▶ **ENUNCIADOS DE TAREAS**
A - ¿Puedes reproducir el texto sobre Pedraza empezando por "Por aquella época" y siguiendo hasta "Paradores, en 1967.", pero cambiando "taberna" por "cantina"?
B - ¿Cómo seguiría el texto sobre la villa de Pedraza a partir de su última frase?

▶ **TEXTO DE LECTURA**
● ● ●

Segovia, 14 jul (EFE).- Un extraordinario conjunto histórico, declarado Bien de interés Cultural, presidido por la arquitectura en piedra, junto con la gastronomía basada en el cordero asado, continúan atrayendo a miles de visitantes a la villa medieval de Pedraza (Segovia), que recibe unas 150.000 personas al año.
Es al pionero del diseño de interiores en España, Francisco Muñoz (1925-2009), a quien se atribuye haber dirigido el nivel estético de muchas casas del pueblo, al que llegó a bordo de una moto Vespa, a principios de la década de los cincuenta del siglo pasado, además de velar por la protección de su conjunto histórico artístico.
En la hoy denominada como «Villa Tierra de Sabor» por la Comunidad de Castilla y León, en reconocimiento a su oferta turística ligada a la calidad agroalimentaria, Muñoz creó establecimientos como De Natura o Estaños de Pedraza, para dar trabajo a numerosos vecinos.
Por aquella época sólo existía la taberna de don Mariano, con más de 200 años de antigüedad, regentada por Mariano Pascual Martín, un histórico alcalde que ofrecía un aperitivo a base de queso y embutido, antes de pasar al lechazo, acompañado por ensalada, en el mesón Manrique, el único de la época, los martes, día de mercado.
Ya se habían rodado algunas películas, había pasado el Nobel Cela, para hablar de Pedraza y del pintor Zuloaga, quien compró el castillo, en 1926, pero no se tuvo una visión turística de este municipio de 450 habitantes hasta la apertura de una hostería, que formó parte de la Red de Paradores, en 1967.

● ● ●

Comparaciones entre versiones de documentos:
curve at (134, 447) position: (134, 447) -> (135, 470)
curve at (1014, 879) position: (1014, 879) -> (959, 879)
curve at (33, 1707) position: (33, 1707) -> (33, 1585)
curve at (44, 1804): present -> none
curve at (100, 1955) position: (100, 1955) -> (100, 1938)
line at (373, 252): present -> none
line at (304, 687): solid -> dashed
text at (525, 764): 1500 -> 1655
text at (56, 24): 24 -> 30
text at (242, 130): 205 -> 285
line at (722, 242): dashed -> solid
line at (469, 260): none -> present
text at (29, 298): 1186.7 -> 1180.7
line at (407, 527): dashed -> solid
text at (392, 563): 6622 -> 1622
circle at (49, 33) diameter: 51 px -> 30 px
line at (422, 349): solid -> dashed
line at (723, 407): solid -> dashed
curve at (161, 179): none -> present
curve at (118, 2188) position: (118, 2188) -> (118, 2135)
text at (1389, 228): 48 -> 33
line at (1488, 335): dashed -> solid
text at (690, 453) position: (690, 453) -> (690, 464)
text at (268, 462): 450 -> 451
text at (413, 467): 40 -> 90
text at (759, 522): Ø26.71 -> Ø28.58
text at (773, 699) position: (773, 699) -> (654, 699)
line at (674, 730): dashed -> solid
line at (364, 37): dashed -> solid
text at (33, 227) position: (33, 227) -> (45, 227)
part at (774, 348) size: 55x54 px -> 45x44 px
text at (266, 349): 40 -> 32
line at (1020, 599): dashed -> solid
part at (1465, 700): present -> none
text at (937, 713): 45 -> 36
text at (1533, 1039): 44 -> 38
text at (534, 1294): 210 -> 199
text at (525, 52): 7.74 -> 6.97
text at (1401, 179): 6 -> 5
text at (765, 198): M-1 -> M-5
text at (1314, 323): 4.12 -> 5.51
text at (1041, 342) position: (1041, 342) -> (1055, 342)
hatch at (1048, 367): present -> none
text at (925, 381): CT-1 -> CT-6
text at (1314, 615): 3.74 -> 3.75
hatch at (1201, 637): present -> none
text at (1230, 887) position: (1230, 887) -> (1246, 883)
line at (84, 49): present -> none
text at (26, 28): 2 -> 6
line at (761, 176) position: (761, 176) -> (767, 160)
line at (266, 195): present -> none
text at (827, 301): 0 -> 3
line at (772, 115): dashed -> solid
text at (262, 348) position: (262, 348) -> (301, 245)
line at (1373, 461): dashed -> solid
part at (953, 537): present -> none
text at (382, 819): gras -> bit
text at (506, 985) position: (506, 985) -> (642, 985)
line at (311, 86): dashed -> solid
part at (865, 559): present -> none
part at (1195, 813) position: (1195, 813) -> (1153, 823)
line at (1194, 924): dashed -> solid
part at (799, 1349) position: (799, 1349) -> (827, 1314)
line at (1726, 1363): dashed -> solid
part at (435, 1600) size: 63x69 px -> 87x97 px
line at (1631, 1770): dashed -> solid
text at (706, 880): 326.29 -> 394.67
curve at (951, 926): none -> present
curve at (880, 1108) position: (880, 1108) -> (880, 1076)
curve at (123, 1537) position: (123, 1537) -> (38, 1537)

● ● ●

▶ **CONJUNTO DE RESPUESTAS**
A -
Por aquella época sólo existía la cantina de don Mariano, con más de 200 años de antigüedad, regentada por Mariano Pascual Martín, un histórico alcalde que ofrecía un aperitivo a base de queso y embutido, antes de pasar al lechazo, acompañado por ensalada, en el mesón Manrique, el único de la época, los martes, día de mercado.
Ya se habían rodado algunas películas, había pasado el Nobel Cela, para hablar de Pedraza y del pintor Zuloaga, quien compró el castillo, en 1926, pero no se tuvo una visión turística de este municipio de 450 habitantes hasta la apertura de una hostería, que formó parte de la Red de Paradores, en 1967.

B -
Mientras calcula que pasarán por semana unos 3.000 turistas, el alcalde de la villa, Pedro Martín (PP), explica que de aquel único restaurante con un solo plato en la carta se ha pasado en torno a catorce, incluidos bares, unas dieciséis tiendas y comercios y diez hoteles y posadas.
Hostelero de profesión, Martín reconoce que la mayor parte de los visitantes van a comer lechazo, siempre con más éxito que el cochinillo, como ocurre en todo el corredor de la carretera N-110, hacia el nordeste, en dirección a Soria, a los pies del Guadarrama.
La crisis ha hecho mella en la cifra de visitantes, porque hay quien opina en el pueblo que no se reservan las mesas que hace diez años, aunque el alcalde se consuela asegurando que este año va mejor que 2013, el peor de la crisis a su juicio.
Y el público, principalmente procedente de Madrid, porque cuando «es fiesta en Madrid, también lo es en Pedraza», explica Martín a la vez que habla de muchas personas que proceden del País Vasco, Cataluña o Valencia, aparte de turistas extranjeros.
El pintor Rafael Sánchez Muñoz, que tuvo la iniciativa de montar una galería de arte, en 1981, resume que la evolución del turismo ha ido en sentido positivo, principalmente a raíz de los llamados «Conciertos de las velas», que han celebrado veintitrés ediciones, «que se han hecho más famosos que el cordero», matiza.
Desde su tahona, Pedro Díaz aboga por «cambiar el chip, porque con el boom se perdió el respeto al turista» y explica que «no vendíamos, sino que nos compraban todo nada más abrir la puerta. Ahora hay que aprender a vender».
Díaz, que trabaja el pan y la bollería basándose en la calidad y los productos naturales, como el proceso de fabricación, muy largo, opina que «hay que aprender a dar servicio» mientras propone más actividades culturales para atraer público, aunque el presupuesto municipal apenas supera este año el medio millón de euros.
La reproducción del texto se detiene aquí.